What was the biggest obstacle?

The weather. Everything in Antarctica revolves around the weather you know, especially talking about air travel within the ice. A lot of people take a boat and don’t even touch the continent; they just see the icebergs and all that kind of stuff. We actually flew to the ice and lived there for a couple of weeks so it’s a difficult experience. Being there you just see drastic changes in weather you can’t even fathom. And we were there for 10 days.

How do you get there, logistically? Are there any prerequisites, can anyone go?

Anyone with $75,000 can go. It’s $75,000 a person and there’s only 12 spots. So basically if it doesn’t sell out you have a chance to go but you’re not guaranteed to make it. And the pre requisites… you have to get a permit, you have to pay, you have to get approved by the Russians, then you have to get an air ticket from Cape Town to the Russian base which is your base camp essentially and basically you gotta wait for the weather. Then you can fly over. It’s pretty wild.
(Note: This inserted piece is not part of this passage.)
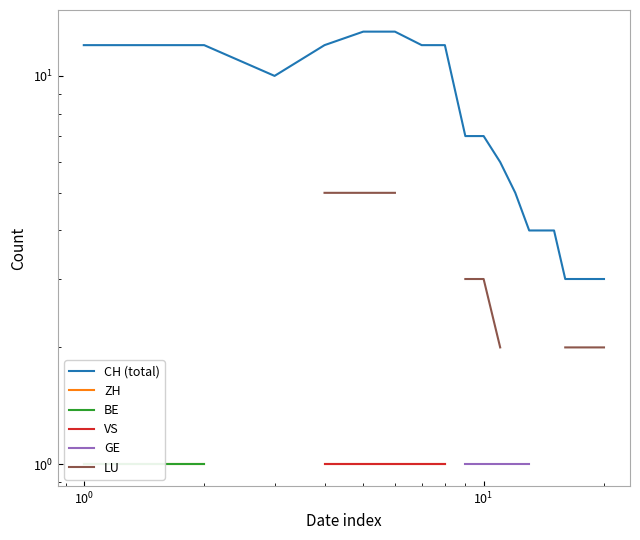

How many values in BE are above zero?

2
What was the highlight of South Pole, besides arriving?

Honestly everything about the trip was incredible. The piece I wrote about how I made it to the South Pole has over 100,000 views on my site. I think it has been a big success because it really explains my mindset and what was happening. It explains how we did. It wasn’t just arriving it was the tensions that built up over the 10 days we were there. We literally made it the last possible second, by the skin of our teeth, so it was really stressful. It was a huge rush and I was there with a couple of my good friends so that made it extra special as well.

How long were your stranded without knowing whether you were going to make it or not? Last time you got stuck waiting for the weather to change.
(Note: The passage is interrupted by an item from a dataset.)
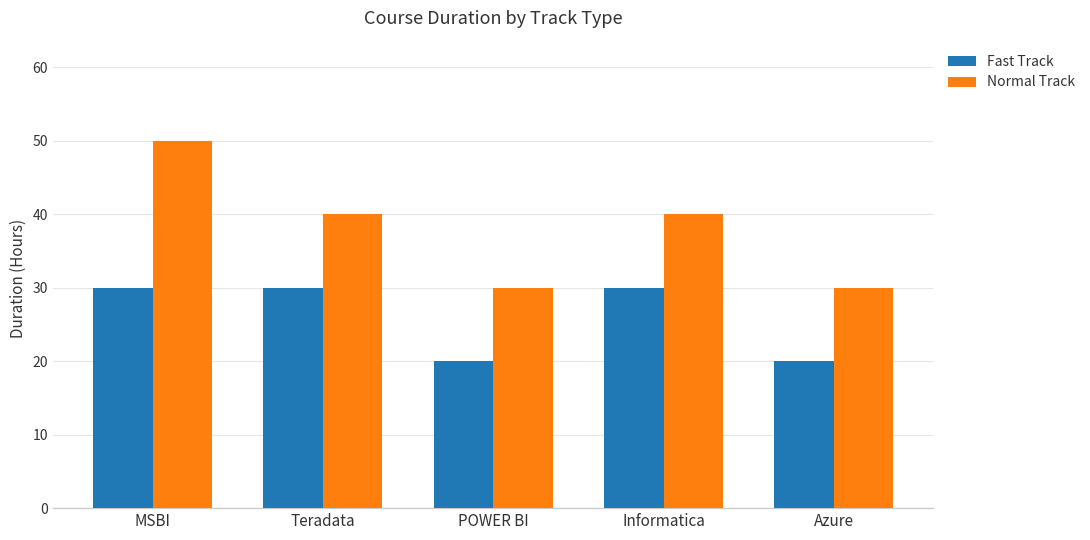

What is the difference between the maximum and second lowest values in the Fast Track series?

10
This time it was 8 days. You have to go with a flexible schedule. If they cancel your fight back to South Africa then you’re really fucked. They always tell you to book everything really flexible so I booked a couple of days before my scheduled departure day from South Africa and whenever I have to come back to South Africa I schedule my flight about 5/6 days afterwards in case there is delays.
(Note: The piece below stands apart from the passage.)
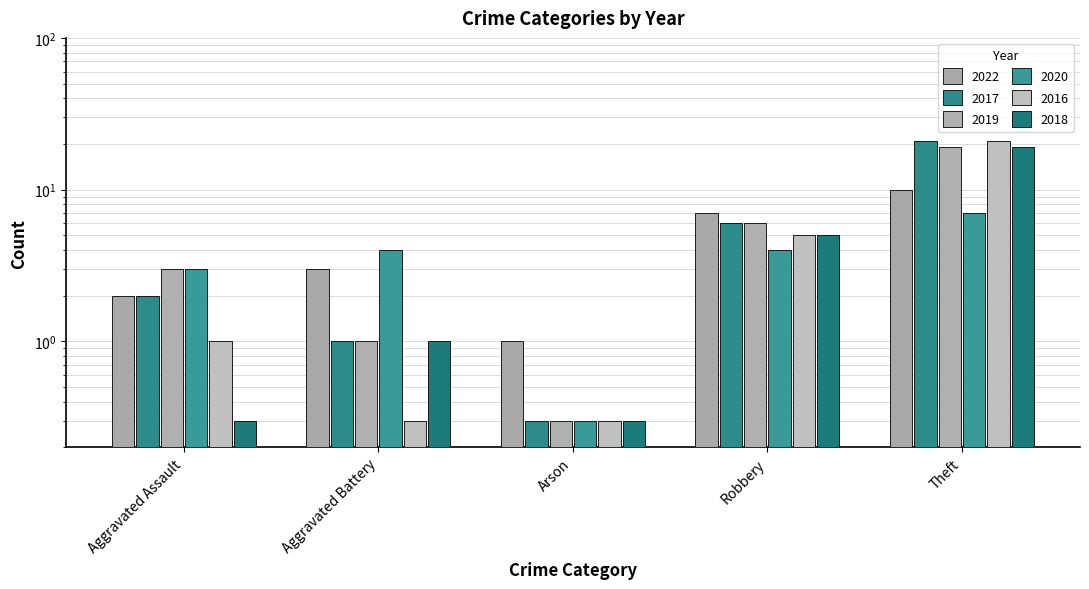

How many bars are there in total?

30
How are the conditions? Is it difficult to do normal stuff?
Depends. At camp it was really nice this year but there are other parts of the continent that was not so nice so it’s hard to say. We did some really cool activities like ice caving, rock climbing, you do awesome hiking. We bring along a 5 star chef so it’s really cool. You go see penguins but the main goal is to get to the South Pole so if you do everything and then don’t achieve that it’s a really bittersweet thing to swallow. I dealt with it last year so this year we just decided to be able to make it.

How’s the food?
We had Louis Hamilton, the formula 1 champ; we had his personal chef as our chef this year. She made gourmet food, it was tremendous.